(Data extract)
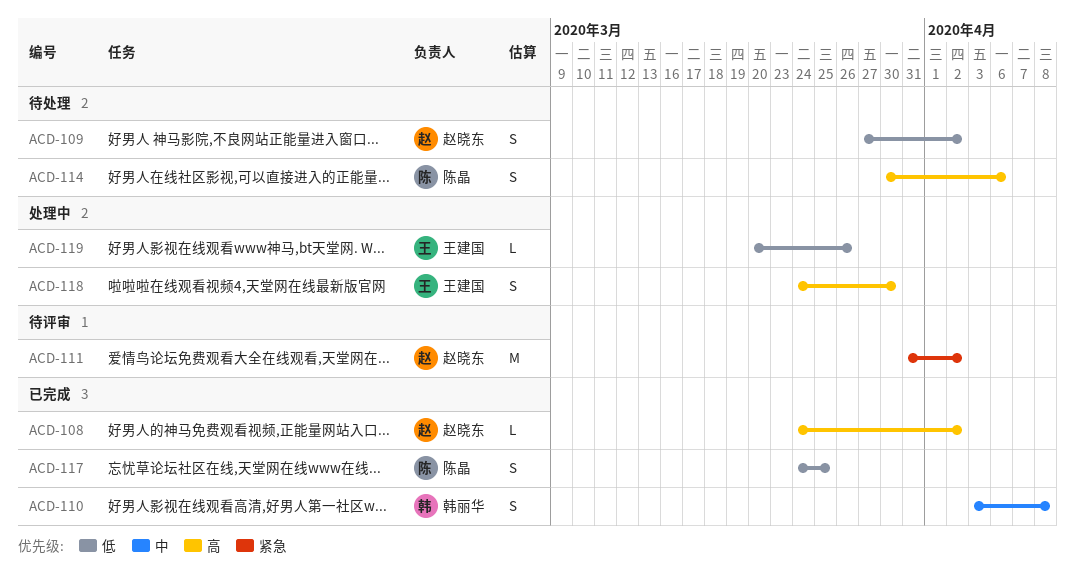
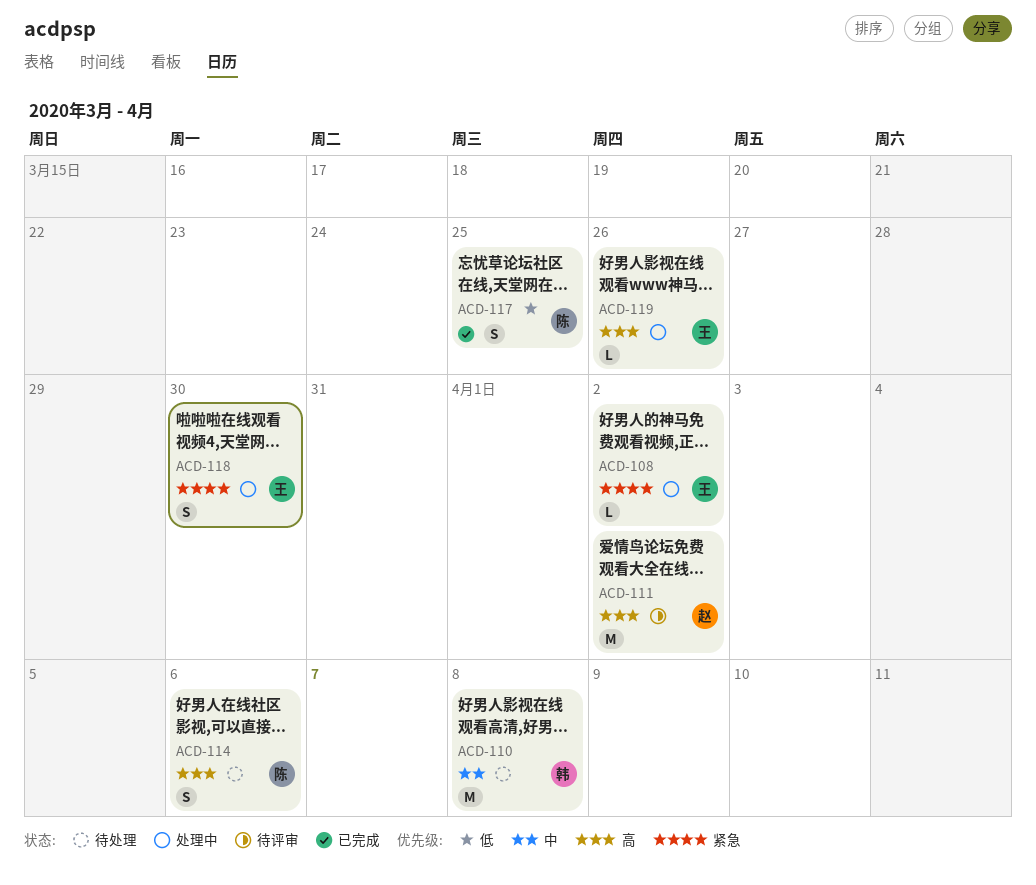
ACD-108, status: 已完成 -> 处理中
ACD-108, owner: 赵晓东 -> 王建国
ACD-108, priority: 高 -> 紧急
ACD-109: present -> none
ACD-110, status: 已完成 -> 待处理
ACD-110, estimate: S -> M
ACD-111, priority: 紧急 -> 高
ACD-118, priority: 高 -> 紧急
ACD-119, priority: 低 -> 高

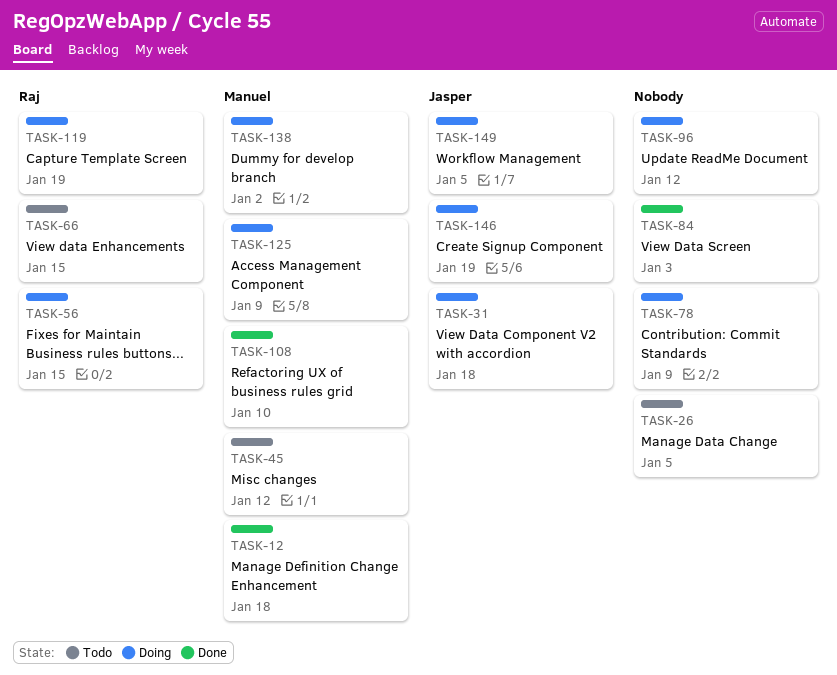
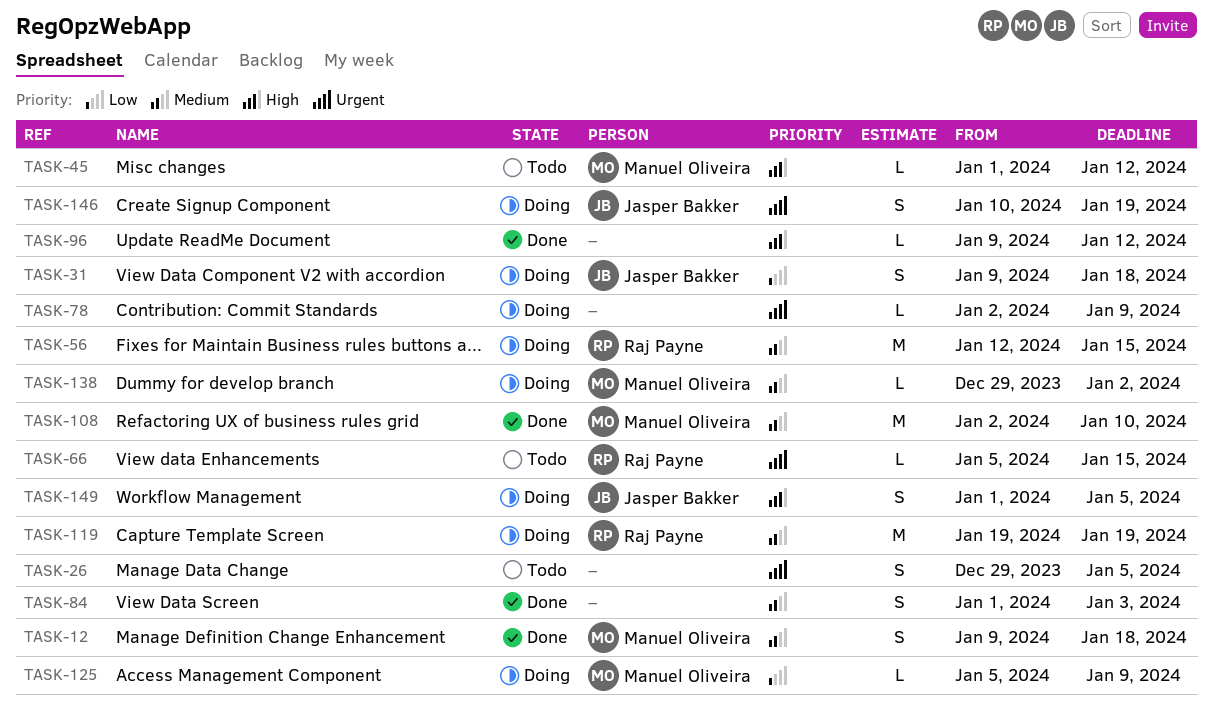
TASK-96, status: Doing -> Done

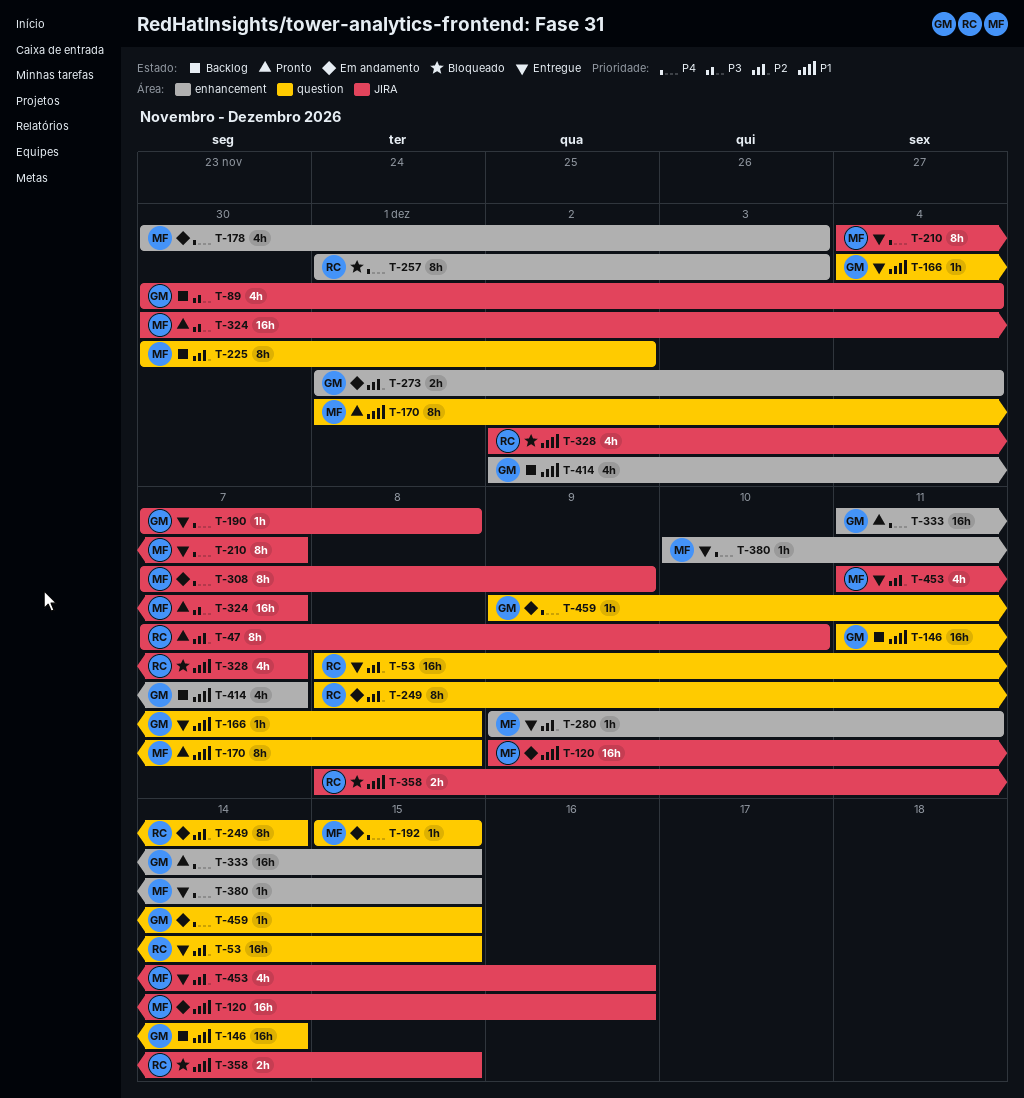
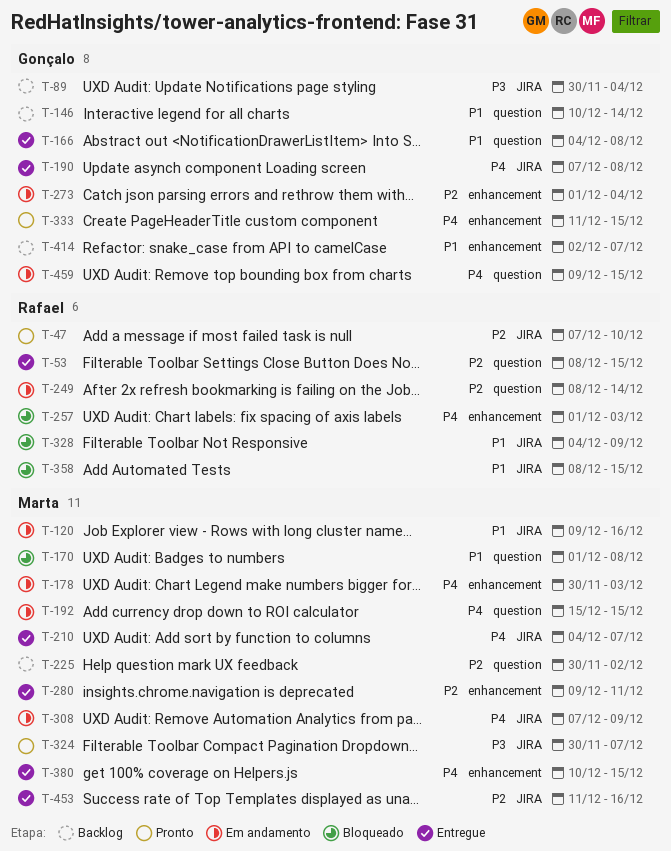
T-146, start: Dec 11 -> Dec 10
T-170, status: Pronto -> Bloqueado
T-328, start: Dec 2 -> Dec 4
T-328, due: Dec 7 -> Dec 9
(End Data extract)
- Work request
Starting at the line that holds "ACD-118, priority: 高 -> 紧急", copy each line exactly through the end of the material above, keeping both ends and dropping the pictures.

- Response to the exercise
ACD-118, priority: 高 -> 紧急
ACD-119, priority: 低 -> 高

TASK-96, status: Doing -> Done

T-146, start: Dec 11 -> Dec 10
T-170, status: Pronto -> Bloqueado
T-328, start: Dec 2 -> Dec 4
T-328, due: Dec 7 -> Dec 9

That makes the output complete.